L’attaque a été menée à l’aide de « ransomwares », c’est-à-dire de programmes malveillants capables de prendre le contrôle des ordinateurs et de les bloquer. Tous les logiciels métiers de l’établissement public, des systèmes de gestion des rendez-vous patients aux serveurs de stockage d’imagerie médicale, se sont retrouvés brutalement inaccessibles.

Depuis ce jour, les services d’urgences, de pédiatrie et de gynécologie de l’hôpital de Corbeil-Essonnes, qui compte un millier de lits, fonctionnent en mode dégradé et les patients nécessitant une prise en charge rapide sont toujours redirigés vers d’autres établissements de la région. .

Double extorsion

Les pirates qui demandaient à l’origine 10 millions de dollars pour libérer les systèmes bloqués font également chanter les données qu’ils ont volées. Des informations exfiltrées qui incluent les dossiers médicaux des patients, les dossiers du personnel hospitalier et une multitude de données confidentielles telles que les contacts téléphoniques, les comptes bancaires, les adresses e-mail, sans oublier les numéros de sécurité sociale des milliers de personnes qui se sont rendues à l’hôpital. « Etablissement public.

Au total, un million de données personnelles finissent dans les griffes de cybercriminels spécialisés dans le racket de données. Ce collectif de pirates s’appelle LockBit, nous révélait, fin août, Damien Bancal, le fondateur du site Zataz.
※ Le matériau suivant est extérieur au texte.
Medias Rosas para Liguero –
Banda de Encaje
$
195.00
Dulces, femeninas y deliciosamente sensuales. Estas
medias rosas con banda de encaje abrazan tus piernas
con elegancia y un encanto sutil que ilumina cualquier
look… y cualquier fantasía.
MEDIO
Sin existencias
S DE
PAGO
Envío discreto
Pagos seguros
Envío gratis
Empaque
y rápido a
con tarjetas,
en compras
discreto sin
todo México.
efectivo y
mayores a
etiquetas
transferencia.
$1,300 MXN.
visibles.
Et depuis ce lundi 12 septembre, « les méchants commencent à diffuser les fichiers volés », pour accélérer le paiement de la rançon, nous raconte l’expert français de la cybercriminalité.  » J’ai contacté les affiliés du groupe LockBit fin août via leurs différents canaux de communication sur le DarkNet et ils ont été très clairs. A la question « Avez-vous attaqué ce centre hospitalier ? » Ils m’ont donné la réponse sans équivoque « Oui, c’est nous ! » Ce qu’il faut comprendre avec ce groupe de hackers, c’est que leur méthode de racket est toujours la même. Ils exigent d’abord une importante rançon. Au départ, 10 millions d’euros puis ils négocient leurs prix. Actuellement, ils proposent un million de dollars pour effacer les données qu’ils ont copiées mais en même temps, ils demandent également un million de dollars pour restituer les fichiers volés à l’hôpital si l’établissement souhaite les réinstaller..
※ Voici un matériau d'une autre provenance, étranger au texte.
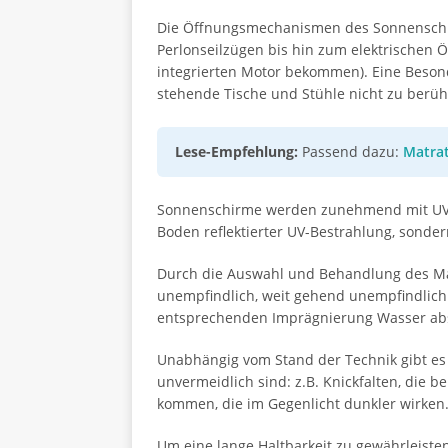
Die Öffnungsmechanismen des Sonnenschir
Perlonseilzügen bis hin zum elektrischen 
integrierten Motor bekommen). Eine Besond
stehende Tische und Stühle nicht zu berüh
Lese-Empfehlung:
Passend dazu:
Matra
Sonnenschirme werden zunehmend mit UV-sc
Boden reflektierter UV-Bestrahlung, sonder
Durch die Auswahl und Behandlung des Mar
unempfindlich, weit gehend unempfindlich 
entsprechenden Imprägnierung Wasser ab
Unabhängig vom Stand der Technik gibt es
unvermeidlich sind: z.B. Knickfalten, die b
kommen, die im Gegenlicht dunkler wirken
Um eine lange Haltbarkeit zu gewährleis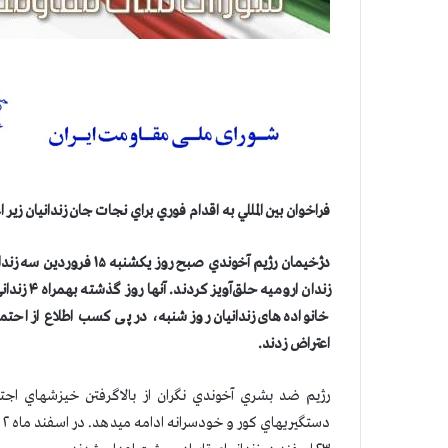
فراخوان بين المللي به اقدام فوري براي نجات جان زندانیان زیر ا
دژخيمان رژيم آخوندي صب
زندان ارو
خانواده‌های زندانیان روز شنبه، در پی کسب اطلاع از اح
اعتراض زدند.
رژيم ضد بشري آخوندي نگران از بالاگرفتن خيزشهاي ا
LockBit depuis l’attentat de l’hôpital de Corbeil-Essonnes a fait 84 autres victimes. Pour eux, le racket de données est un business comme un autre et comme ils le disent eux-mêmes, en reprenant une citation du film Le parrain  » Rien de personnel dans nos attaques, juste du business « .

Une menace grandissante

Selon le communiqué mis en ligne par LockBit, l’hôpital de Corbeil-Essonnes est « une entreprise au chiffre d’affaires annuel de 650 millions d’euros « . Pour ces hackers, que leurs victimes soient des établissements publics ou des entreprises privées, c’est pareil. Leurs attaques aveugles s’intensifient.

Dans la seule journée du 14 septembre, des cybercriminels ont déjà adressé une quinzaine de demandes de rançon à plusieurs établissements, dont des compagnies d’assurances, mais aussi à plusieurs mairies de France et services publics gérés par des collectivités territoriales dont les systèmes sont aujourd’hui totalement bloqués.
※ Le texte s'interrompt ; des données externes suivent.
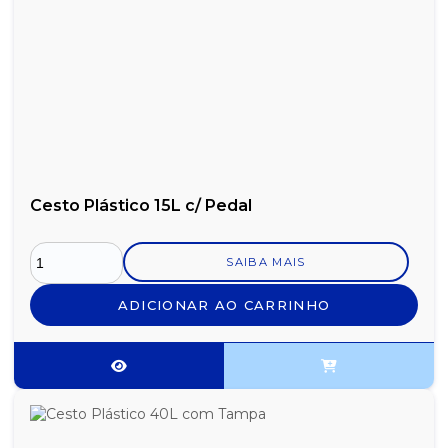
Cesto Plástico 15L c/ Pedal
SAIBA MAIS
ADICIONAR AO CARRINHO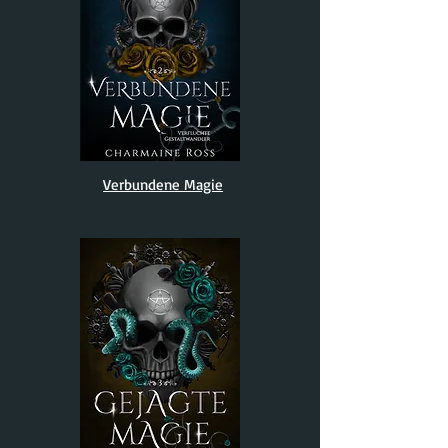
Verbundene Magie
► A lire aussi : Cyberattaque à l’hôpital de Corbeil-Essonnes : « Négocier avec des pirates est impensable »


zimonews Fr2En2Fr

Toutes les actualités du site n'expriment pas le point de vue du site, mais nous transmettons cette actualité automatiquement et la traduisons grâce à une technologie programmatique sur le site et non à partir d'un éditeur humain.